На Уолл-стрит хедж-фонды были мощной силой, потому что торговали часто и большими объемами. Банки обслуживали их на спецусловиях, зарабатывая внушительные комиссии, и даже создавали собственные хедж-фонды.

И как публично высказался один из моих бывших клиентов из хедж-фонда, они не гнушались манипулировать новостями, чтобы двигать цены в свою пользу. Джим Крамер, много лет управлявший собственной компанией, объяснил в одном интервью, как легко это проворачивалось. Выступая 22 декабря 2006 года на канале интернет-вещания в своей программе Wall Street Confidential (шоу входило в большой блок программ финансовых новостей, комментариев и видео, которым он тогда владел), Крамер не стеснялся. Предположим, что кто-то может заработать на падении акций Apple, сказал он, а они вместо этого растут. В таком случае, рассказывал Крамер, он звонил шести трейдерам и говорил, что слышал, будто руководство Verizon критикует Apple. «Это очень эффективный способ заставить акции снизиться, – усмехнулся он. – Я мог выкупить и январские ставки» (опционы в ожидании снижения акций). Это могло создать впечатление, что грядет плохая новость. Потом он звонил инвесторам и говорил им то же самое. «Фактически рынок работает так: вы сообщаете сети брокерских контор серию приказов, которые могут просочиться в прессу, потом это попадает на CNBC[3] – и порочный круг замыкается».

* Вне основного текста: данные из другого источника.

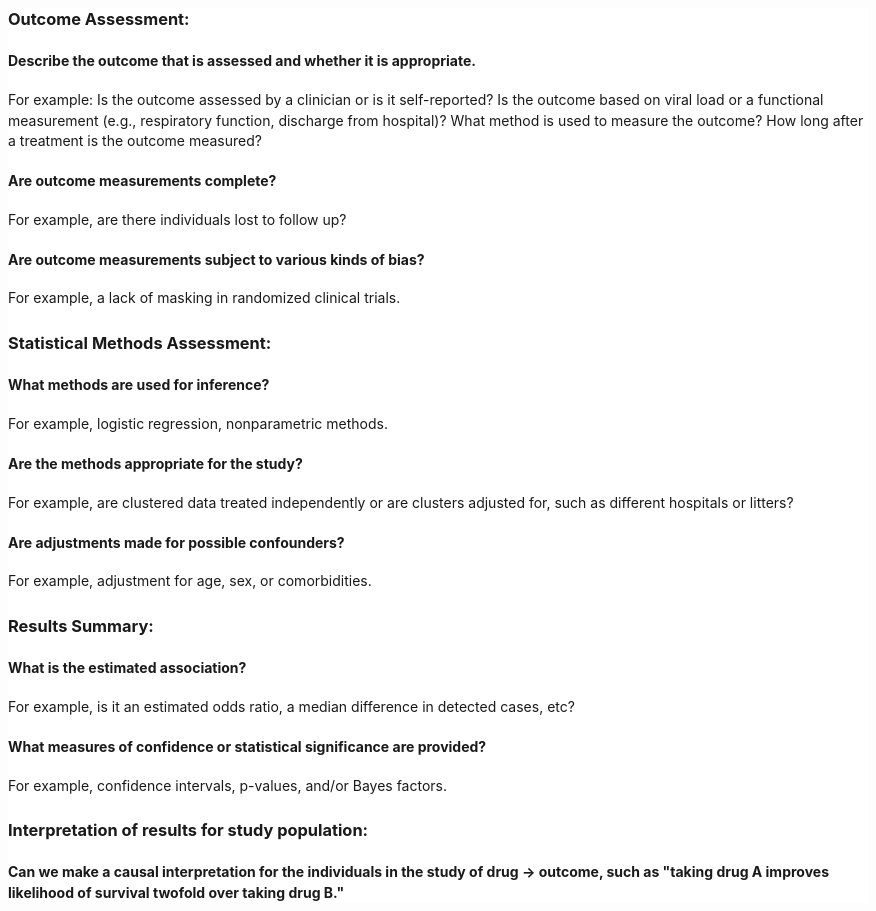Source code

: 
### Outcome Assessment:

#### Describe the outcome that is assessed and whether it is appropriate.

For example: Is the outcome assessed by a clinician or is it self-reported?
Is the outcome based on viral load or a functional measurement (e.g., respiratory function, discharge from hospital)?
What method is used to measure the outcome?
How long after a treatment is the outcome measured?

#### Are outcome measurements complete?

For example, are there individuals lost to follow up?

#### Are outcome measurements subject to various kinds of bias?

For example, a lack of masking in randomized clinical trials.


### Statistical Methods Assessment:

#### What methods are used for inference?

For example, logistic regression, nonparametric methods.

#### Are the methods appropriate for the study?

For example, are clustered data treated independently or are clusters adjusted for, such as different hospitals or litters?

#### Are adjustments made for possible confounders?

For example, adjustment for age, sex, or comorbidities.


### Results Summary:

#### What is the estimated association?

For example, is it an estimated odds ratio, a median difference in detected cases, etc?

#### What measures of confidence or statistical significance are provided?

For example, confidence intervals, p-values, and/or Bayes factors.


### Interpretation of results for study population:

#### Can we make a causal interpretation for the individuals in the study of drug -> outcome, such as "taking drug A improves likelihood of survival twofold over taking drug B."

К моменту публичного признания Крамера некоторые из моих друзей с Уолл-стрит, перебравшиеся в хедж-фонды, уже говорили, что все большая часть их активов поступает от пенсионных фондов. И действительно, к этому времени через хедж-фонды было инвестировано $ 100 млрд пенсионных денег. Благотворительные фонды также неудержимо стремились отдать туда пожертвования – деньги, на которые надлежало содержать школы, больницы и другие учреждения.